Iona turned to the chore of finding enough mittens and scarves, hats and wool sweaters for everyone to wear inside their warm, everyday coats. Elizabeth and Opal opened the little closet under the stairs. “What can we wear then?” Opal wondered, looking through her dresses and wishing for something green to show off her eyes and soft curls. Her voice trailed off, and a slight scream escaped her lips.

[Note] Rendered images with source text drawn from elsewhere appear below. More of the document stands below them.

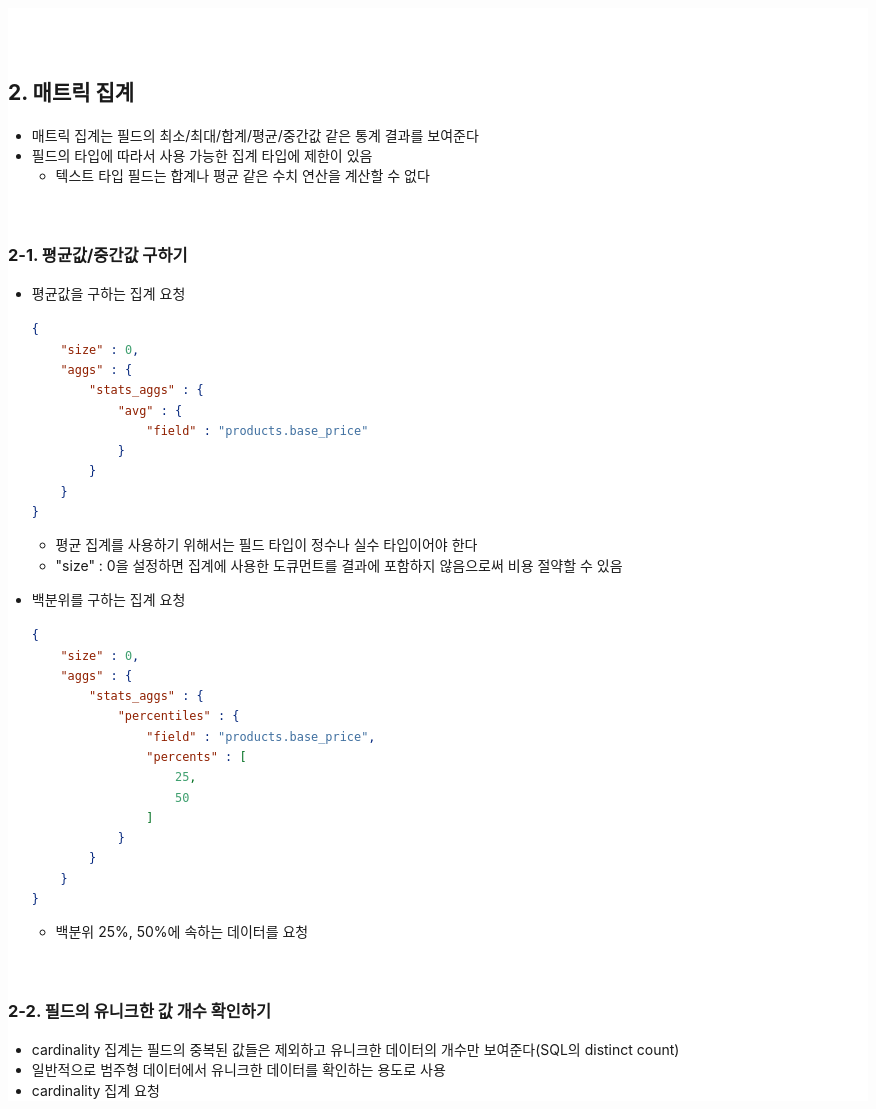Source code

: <br>
<br>

## 2. 매트릭 집계
- 매트릭 집계는 필드의 최소/최대/합계/평균/중간값 같은 통계 결과를 보여준다
- 필드의 타입에 따라서 사용 가능한 집계 타입에 제한이 있음
  - 텍스트 타입 필드는 합계나 평균 같은 수치 연산을 계산할 수 없다

<br>

### 2-1. 평균값/중간값 구하기
- 평균값을 구하는 집계 요청

    ``` json
    {
        "size" : 0,
        "aggs" : {
            "stats_aggs" : {
                "avg" : {
                    "field" : "products.base_price"
                }
            }
        }
    }
    ```
    - 평균 집계를 사용하기 위해서는 필드 타입이 정수나 실수 타입이어야 한다
    - "size" : 0을 설정하면 집계에 사용한 도큐먼트를 결과에 포함하지 않음으로써 비용 절약할 수 있음
- 백분위를 구하는 집계 요청
  
    ``` json
    {
        "size" : 0,
        "aggs" : {
            "stats_aggs" : {
                "percentiles" : {
                    "field" : "products.base_price",
                    "percents" : [
                        25,
                        50
                    ]
                }
            }
        }
    }
    ```
    - 백분위 25%, 50%에 속하는 데이터를 요청

<br>

### 2-2. 필드의 유니크한 값 개수 확인하기
- cardinality 집계는 필드의 중복된 값들은 제외하고 유니크한 데이터의 개수만 보여준다(SQL의 distinct count)
- 일반적으로 범주형 데이터에서 유니크한 데이터를 확인하는 용도로 사용
- cardinality 집계 요청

Elizabeth whirled around to find her younger sister holding out two new sweaters, one winter green and one blue and white. “Mama!” they said again together, running to hug their mother and thank her for the early Christmas gift. “Thank you, Dad! Thank you, Mama,” their words hung in the air as they layered on the soft woolen treasures. The sweaters were light weight and cozy-woolen warm. They listened to the whole story. “So Grandmother knitted these for us this fall? No wonder she never let us look in her willow knitting basket,” Elizabeth listened carefully to the steps involved in this Christmas surprise. She treasured the love that brought these gifts to her and her sister, from her parents' early

August order of wool yarn from a farm a few towns over, to her Grandmother Franks, who had spent hours knitting on small wooden needles.

Gerald got no sweater that day, and he believed with all his heart his only chance for a Christmas present lay with Santa and his ability to walk all over the world and fly his magical reindeer and sleigh when he could. By the moody gray skies, Gerald began to steel himself to the thought of an empty Christmas Eve.